---------- EXTRAIT ----------

Une console estampillée Apple ? Pas exactement, on devrait plutôt parler d’une console à technologie Apple.
En effet, ce dernier décide de se lancer dans le monde des consoles, se prémunissant d’un atour qu’il juge alors de taille : le multimédia. Surfant sur la vague des plates-formes pas uniquement réservées au jeu, Apple reprend le principe des 3DO et autres CDI, à savoir une architecture logicielle et matérielle standardisée et vendue sous licence.


La première annonce concrète vient alors durant le MacWorld Expo de Tokyo se déroulant début 1995. Bandai annonce l’achat d’une licence et présente le premier prototype de ce qui sera la Pippin. D’abord annoncée sous le nom de Power Player, puis sous le nom de Pippin Power Player, elle deviendra finalement la Pippin @mark.
Lors du salon, le prototype présenté fait beaucoup plus penser à un mix entre un PC de bureau (ou devrait-on dire un Macintosh) et un magnétoscope. Il faut dire aussi que face aux Sega Saturn et Sony Playstation fraîchement sorties, Apple se devait de se démarquer de la concurrence. La machine est donc clairement axée sur la communication, et propose même un modem fourni avec sa machine. Un navigateur Internet est lui aussi présent.
Outre cela, reste les applications multimédia. Apple tente d’éviter l’ornière dans laquelle étaient tombés la 3DO et le CDI. Ainsi, pas de films sur la Pippin, un peu de logiciels d’apprentissage et d’éveil, mais surtout des fonctions permettant de l’utiliser comme un vrai petit ordinateur. Ainsi, on trouve en package avec la console un CD comprenant un traitement de texte, un logiciel de dessin ainsi qu’un logiciel de mail.

---------- EXTRAIT DES DONNÉES ----------

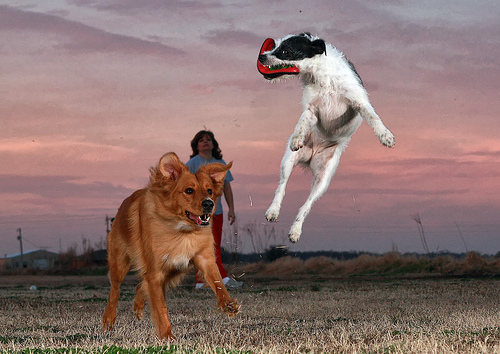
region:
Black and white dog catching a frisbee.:
[237, 12, 400, 127]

----------

[CONSIGNE]: Selon l'extrait sur la Pippin, pour quelle raison la machine est-elle clairement axée sur la communication ? Répondez en une à trois phrases.

[RÉPONSE]: Face à la Sega Saturn et à la Sony Playstation, fraîchement sorties, Apple se devait de se démarquer de la concurrence. La machine est donc axée sur la communication. Un modem et un navigateur Internet sont fournis avec elle.